- _What this task involves_: Could you copy out the passage on the Canadian dollar's rise from "Of course, speculative" to "their hat on." word for word?

Real capital flows, similarly, seem to have no relationship to the appreciation.  Despite the swads of foreign capital going into Alberta’s tar sands, Canada continues to export as much (or more) real FDI, than it imports.  Australia’s experience has been similar.

I think it is now well recognized that exchange rates are a financial phenomenon, not a real phenomenon, in which case it is financial flows that must be driving the appreciation (not real trade, terms-of-trade, or FDI factors).  After all, flows of “hot money” (in currency, money, and equity markets) dwarf flows motivated by real trade balances and direct investment decisions.  So it will probably be most fruitful to consider precisely how those financial flows are occuring, how they have been affected by the global commodity price boom, and how all this impacts the Canadian dollar.

I can imagine several probably complementary options here:

1. High profits in Canadian-listed resource companies drive up their equity valuations, attracting net inflows of portfolio capital (either new foreign money, or returning Canadian money).  In this sense, the rising loonie is connected to the rising TSX (and that, in turn, can become mutually reinforcing — since expectation of a rising loonie makes it all the more lucrative for foreigners to buy Canadian equities).

2. Those same high profits (and valuations) attract buyout interest from foreign investors, and hence the wave of resource takeovers that has been witnessed.  (An open question: to what extent should those takeovers show up in FDI data?  They are not currently very visible in that data at all, despite the massive buyouts that have occurred.  This is a staistical issue I’d like to learn more about.)

3. Foreign exchange traders, internalizing these (and perhaps other) underlying models, drive up the loonie solely on anticipation that there will be a positive link between commodity prices and the loonie.  In this sense, the belief that the Canadian dollar is now a petro-currency becomes self-fulfilling.

Of course, speculative pressures in financial markets can exaggerate movements like these — whereby investors buy the loonie purely because it is rising.  But I think it would be a mistake to blame speculation per se for the overall trend.  The speculators ultimately need something to hang their hat on.

Also, while I have been very critical of the Bank of Canada’s inaction in responding to the appreciation, and while the Canada-U.S. interest differential (which shifted by 50 basis points this week, contributing to this week’s surge in the loonie) is a demonstrated determinant of our exchange rate, we cannot blame the whole run-up on monetary policy.  There is something else happening, related to Canada’s regression into resource supplier, at work.

Any comments or ideas on how to more precisely understand the transmission mechanism linking commodity prices and our currency, and subsequently imagine ways in which to manage or moderate that relationship, would be welcome.

One comment

  • Just for the record, the accelerated flight of a lot of capital into the seemingly safe haven of commodities on the weekend when the threat of market collapse based the whole Bear Stearns fiasco seems to offer more proof to this mechanism that you make note of here Jim.

- _Items_:

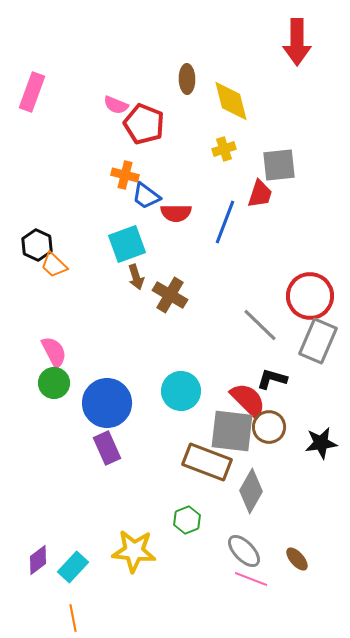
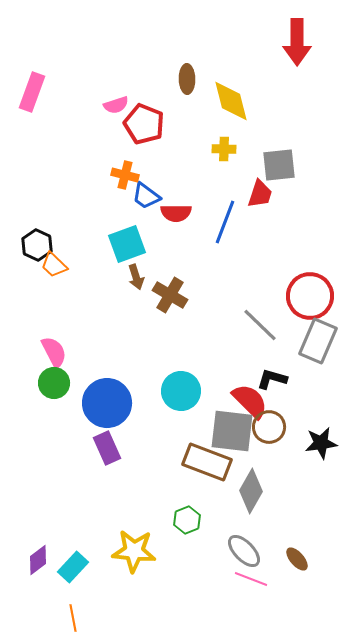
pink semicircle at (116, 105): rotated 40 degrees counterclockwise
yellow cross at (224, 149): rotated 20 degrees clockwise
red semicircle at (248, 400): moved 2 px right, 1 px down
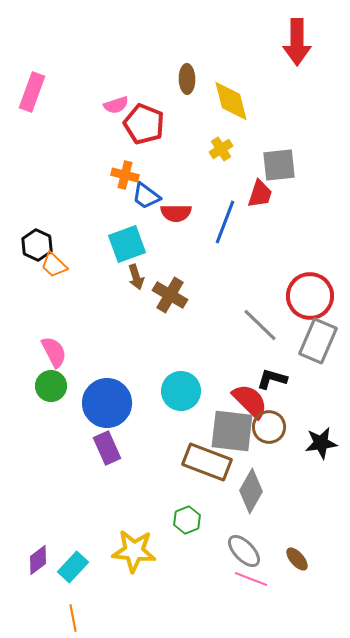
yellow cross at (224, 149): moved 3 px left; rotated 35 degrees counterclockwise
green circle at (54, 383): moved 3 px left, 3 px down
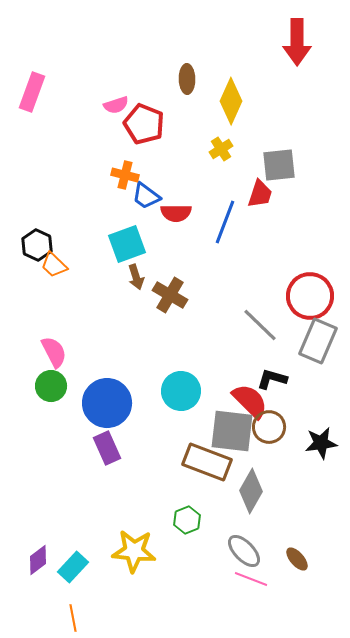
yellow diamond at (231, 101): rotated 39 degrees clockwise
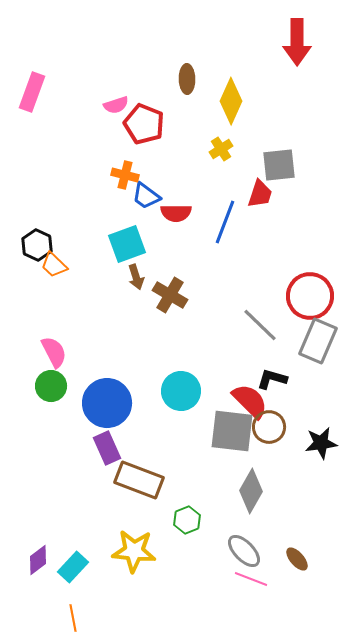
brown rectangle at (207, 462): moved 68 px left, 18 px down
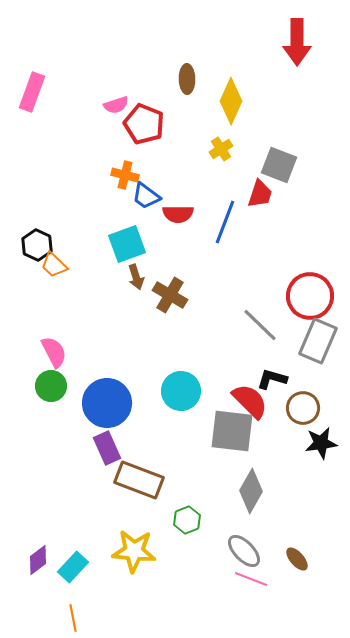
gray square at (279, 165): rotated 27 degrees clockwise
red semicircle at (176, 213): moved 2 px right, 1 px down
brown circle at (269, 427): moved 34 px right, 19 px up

- _Exercise result_:
Of course, speculative pressures in financial markets can exaggerate movements like these — whereby investors buy the loonie purely because it is rising.  But I think it would be a mistake to blame speculation per se for the overall trend.  The speculators ultimately need something to hang their hat on.